WHEN the sheep are separated from the goats at the Last Judgement, I suspect the line that many of us will find most problematic is: “I was in prison and you visited me.” As a society, we prefer our criminals to be locked away, out of our sight. And the current Government wants to lock away more of them, and for longer.
Such a policy is both unethical and counter-productive. It is also unsustainable, as was clear from the announcement by the Minister for Prisons, Damian Hinds, when he told Parliament last week that 400 police cells were to be used temporarily to hold prisoners, after an “acute and sudden” increase in the prison population.
Let us leave aside his curious suggestion that the cause of this is the recent barristers’ strike. It is now a default tactic to blame the problems of 12 years of Conservative government on anyone who goes on strike in reaction to the chaos that ministers that have caused. The Tory chairman, Nadhim Zahawi, even told nurses, preposterously, that their strike would play into the hands of Vladimir Putin.
The number of prisoners on remand was already at a 14-year high before barristers started industrial action over Legal Aid cuts. Over-capacity prisons were entirely predictable to anyone outside this shambolic short-termist Government.
Dostoevsky once famously said that the civilisation of a society can be judged by entering its prisons. HM Chief Inspector of Prisons, Charlie Taylor, reported this week inmates doubled up in 12ft-by-6ft cells for more than 23 hours a day. Prison officers are leaving their jobs at an increasing rate, arousing concerns of the experience levels of the colleagues whom they leave behind. Very few prisons, with such inexperienced staff, have returned to pre-Covid living conditions, education classes, or rehabilitation schemes.
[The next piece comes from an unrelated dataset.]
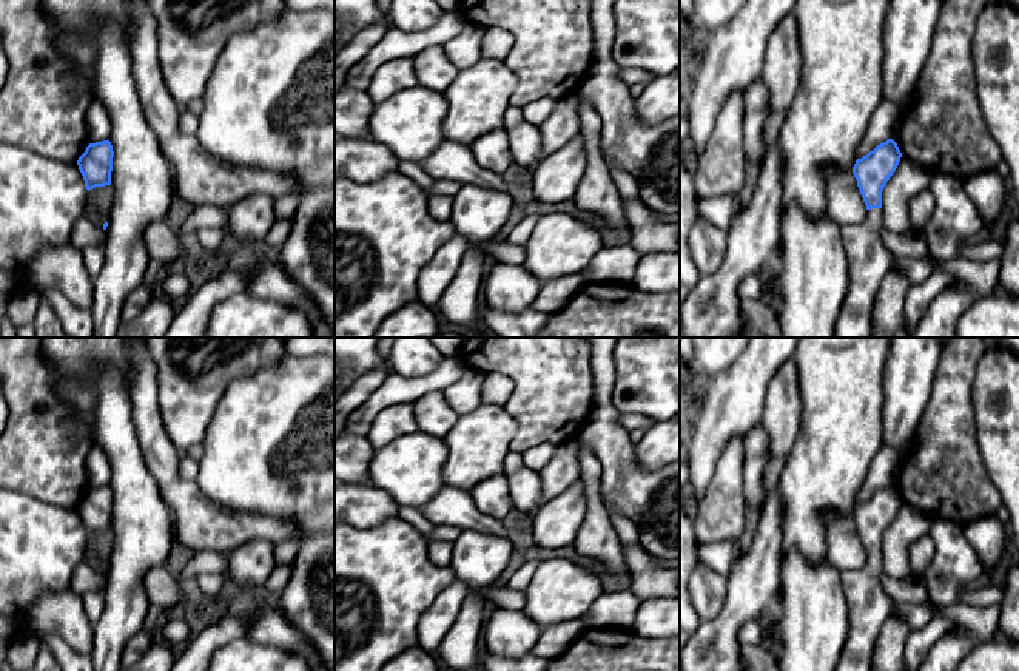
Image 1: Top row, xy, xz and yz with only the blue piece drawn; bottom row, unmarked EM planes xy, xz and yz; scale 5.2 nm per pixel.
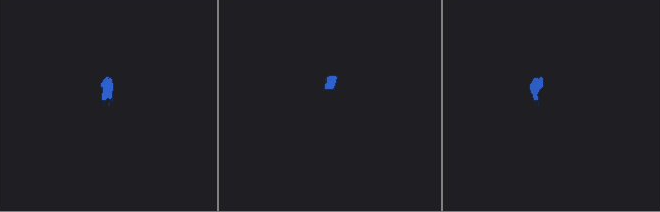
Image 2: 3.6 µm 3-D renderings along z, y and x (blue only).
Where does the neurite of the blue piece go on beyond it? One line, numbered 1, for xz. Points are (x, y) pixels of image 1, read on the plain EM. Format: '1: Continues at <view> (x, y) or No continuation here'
1: No continuation here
The big takeaway message from the two years that I spent on the Independent Commission into the Experience of Victims and Long-term Prisoners, talking to prisoners, prison staff, and victims of crime, was this: when it comes to curbing recidivism, the content of a prison sentence is as important as its length (30 September).
The Commission’s chairman, Bishop James Jones, told the Justice Select Committee last week that the evidence shows that it is through the content of a sentence that offenders are reformed and rehabilitated, and that reoffending is reduced and society made safer. In contrast, ever-lengthening sentences offer poor value-for-money and fail to address reoffending.
Current conditions are making that worse, not better. As the Chief Inspector of Prisons succinctly puts it: “You cannot rehabilitate someone if they are banged up behind their cell door for 23 hours a day.”
The current policy is both inefficient and immoral. It is inefficient because it spends public money badly, and immoral because, to quote Pope John Paul II, “prison should not be a corrupting experience, a place of idleness and even vice, but instead a place of redemption.”
England and Wales now have 82,839 men behind bars, up from 79,685 last year. The Justice Secretary, Dominic Raab, is planning to increase the prison population to almost 100,000. This is in the teeth of the evidence that such a costly approach fails to reduce crime and reoffending.
The truth is that, if prison worked, we would be shutting prisons, not opening more.